Nevertheless, she points to the culture of teamwork and collaboration, with quality excellence as a core value for the hospital, that enabled them to carry out several successful quality projects in 2021.

One key project is implementing the 5S system. Originating from Japan, this methodology focuses on organisation and improvement of the work environment, to eliminate waste in time and resources. The 5S refers to:

  • Sort – removing unnecessary items
  • Set in order – arranging items for maximum efficiency
  • Shine – cleanliness
  • Standardise – development of SOPs for the first three steps
  • Sustain – maintain these processes and constantly update

Particularly in the healthcare sector, Safety is often added as the 6th step in the process, to reduce risk of danger or hazards in the environment.

“We conducted a survey assessment before and after the 6S project was carried out, and there was a significant increase in staff work satisfaction. They noticed more convenience and efficiency in their work,” Ms Hanh notes. “We also saw that there is better management of resources. For example, staff are not taking extra materials that they do not actually need.”

She was also proud of how her hospital adapted to carrying out quality-related activities and training online. For example, quality audits used to be done with quite a few officers physically checking the departments and sites around the hospital. Those are now being conducted virtually, with only one quality officer on-site holding a camera, with the rest of the unit asking questions and making their assessments via video conferencing. This has helped in terms of social distancing and reducing the risk of virus spread during the pandemic.

Recognising the growing importance of risk management

In 2022, one of Ms Hanh’s top priorities is improving patient experience and preparing for JCI certification. The hospital has already conducted a mock survey, and will continue carrying out improvement actions to close the current gaps, conduct more training and other preparations to ensure it meets quality and patient safety standards and get JCI accredited by this year.

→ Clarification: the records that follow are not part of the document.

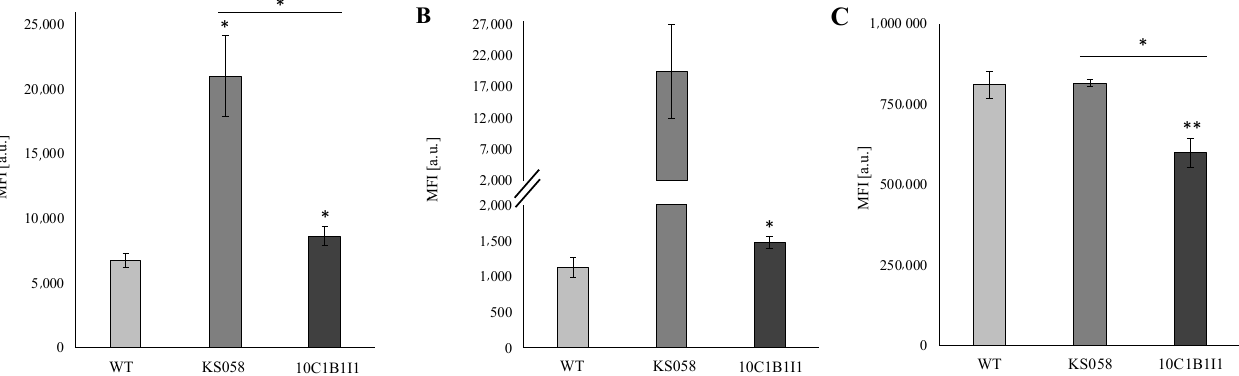
Figure 5. The exposure of chitin (panel ( A )), β -glucan (panel ( B )), and mannans (panel ( C )) in the C. albicans SC5314 wild type (WT), erg11 ∆ / ∆ (KS058) and ERG11 K143R/K143R (10C1B1I1) strains grown for 24 h in YPD (28 ◦ C, 120 rpm). In each case, the C. albicans cells were stained with wheat germ agglutinin conjugated with FITC (WGA-FITC; in case of exposed chitin, panel ( A )), Fc-hDectin-1 and Alexa Fluor 448-conjugated anti-human IgG Fc antibodies (in the case of unmasked β -glucan, panel ( B )) or streptavidin and concanavalin A (ConA) conjugated with Alexa Fluor 568 (in case of mannans, panel ( C )) and analyzed by FACS. Median fluorescence intensities (MFIs) were quantified for three independent experiments. Statistical analyses were performed using the WT strain, or between KS058 and 10C1B1I1 (above lines) (*, p < 0.05 **, p < 0.01).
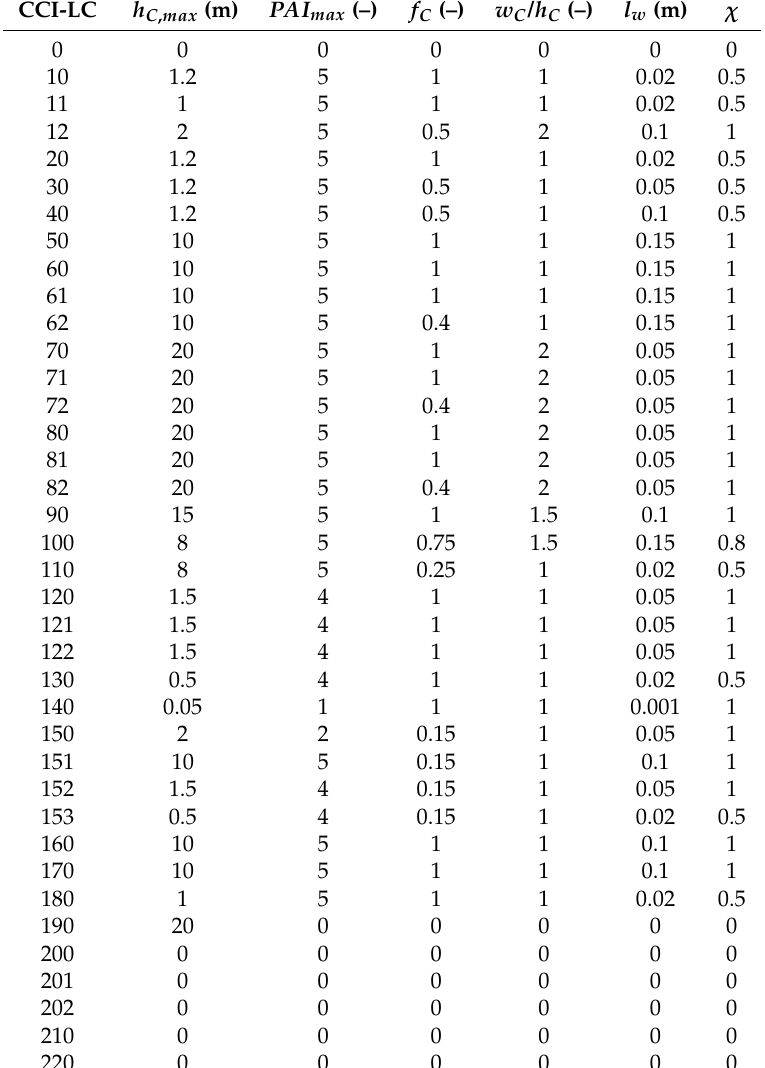
Table 2. Land cover based Look-Up-Table for ancillary parameters used in ET models. CCI-LC is the land cover code for the ESA’s CCI land cover legend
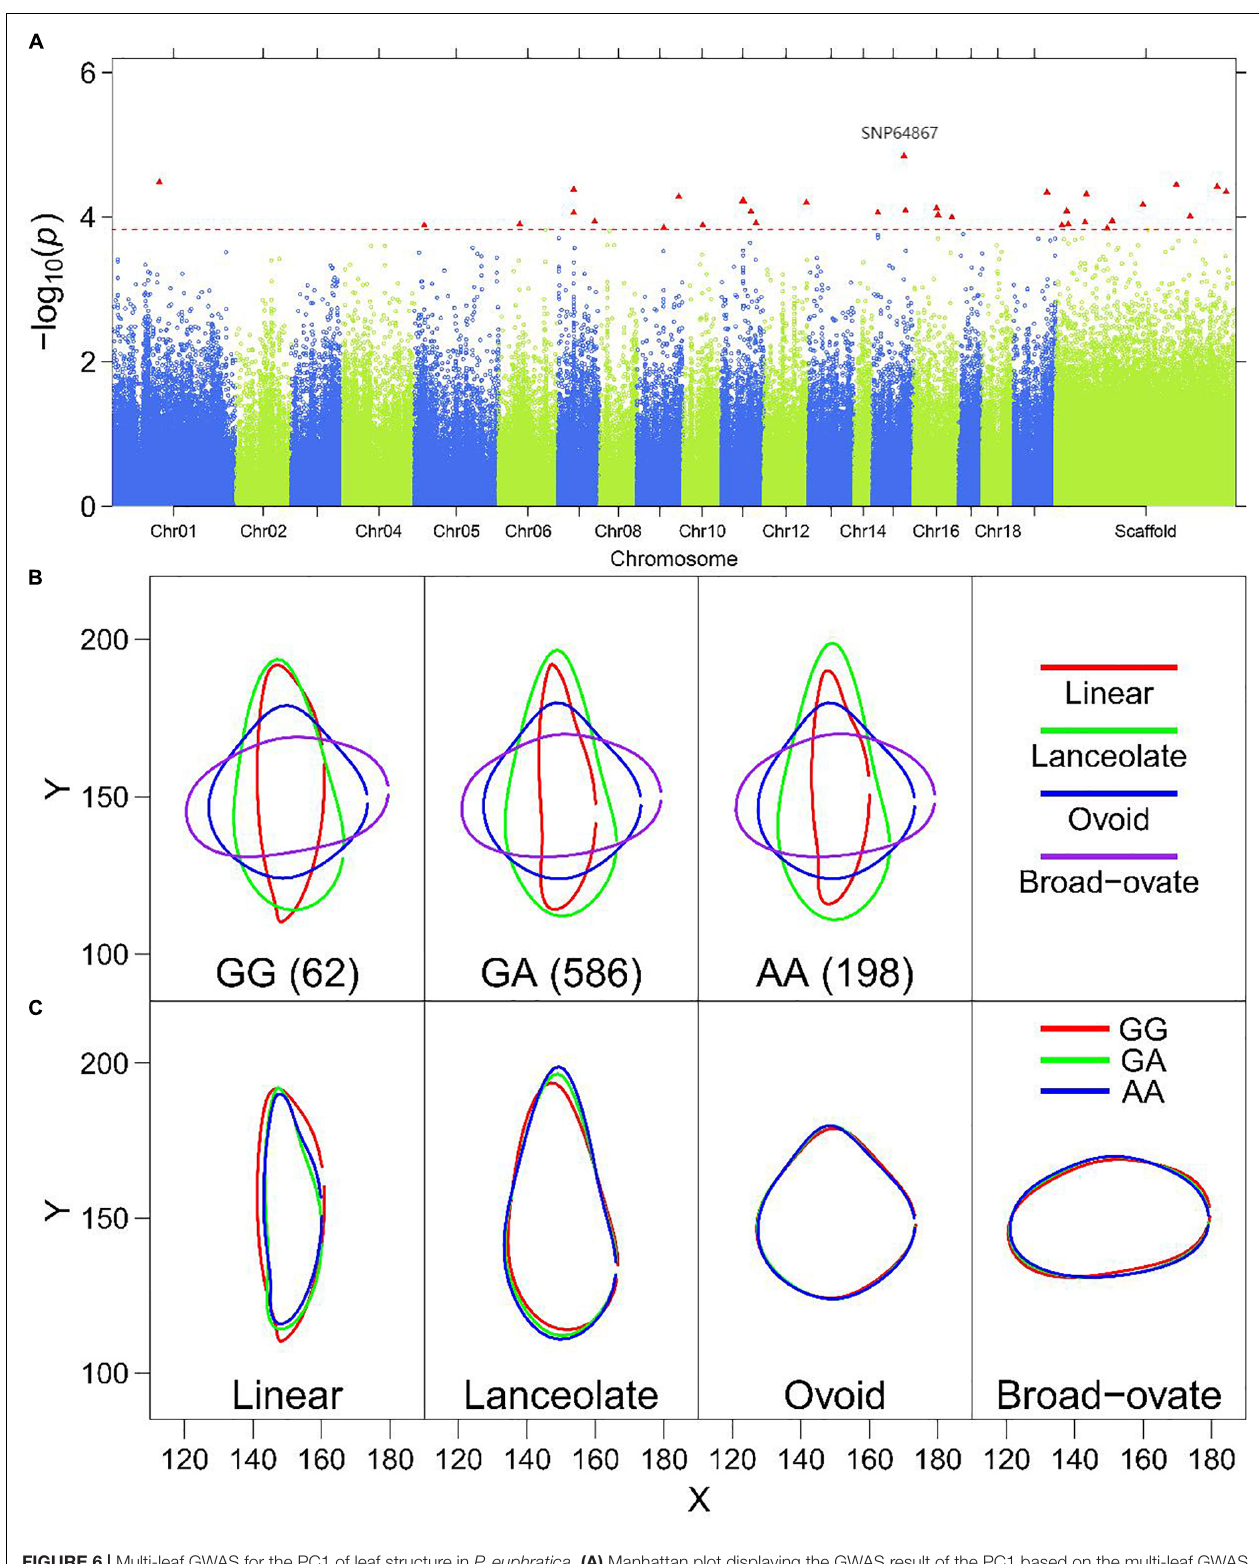
FIGURE 6 | Multi-leaf GWAS for the PC1 of leaf structure in P. euphratica . (A) Manhattan plot displaying the GWAS result of the PC1 based on the multi-leaf GWAS. The significantly associated SNP markers are labeled. (B) Leaf outline of PC1 of heterophylly plotted as a function of genotypes at SNP64867. (C) Visualized variation in the shape of four heterophyllous leaves in P. euphratica at a significant SNP (SNP64867 on scaffold NW_011500277.1).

Another major project is implementing a comprehensive risk management programme for the hospital. Ms Hanh describes this as a priority that goes beyond meeting standards or guidelines, but a crucial step in “meeting the goal of quality management and patient safety.”

“We started on this process late 2021, and are looking to roll this out in 2022,” says Ms Hanh.

“Risk management is a proactive and systematic process of risk identification, analysis, evaluation of potential and actual risks and treatment. It is also a reactive and retrospective process for monitoring, reviewing to learn and improve. This will involve looking at the current processes and areas, the frequency or rate of incidents, and the impact to staff and patients. We need to assess the risks department-wide, also hospital-wide, and work with respective departments to develop an action plan that reduces the risks. These should be reported and monitored regularly.”

While hospitals continue to come under pressure from the long-drawn fight against COVID-19, it is important to maintain focus in key areas such as continuous quality and safety improvement. This would ensure the hospitals remain in a good position for growth in the post-pandemic world.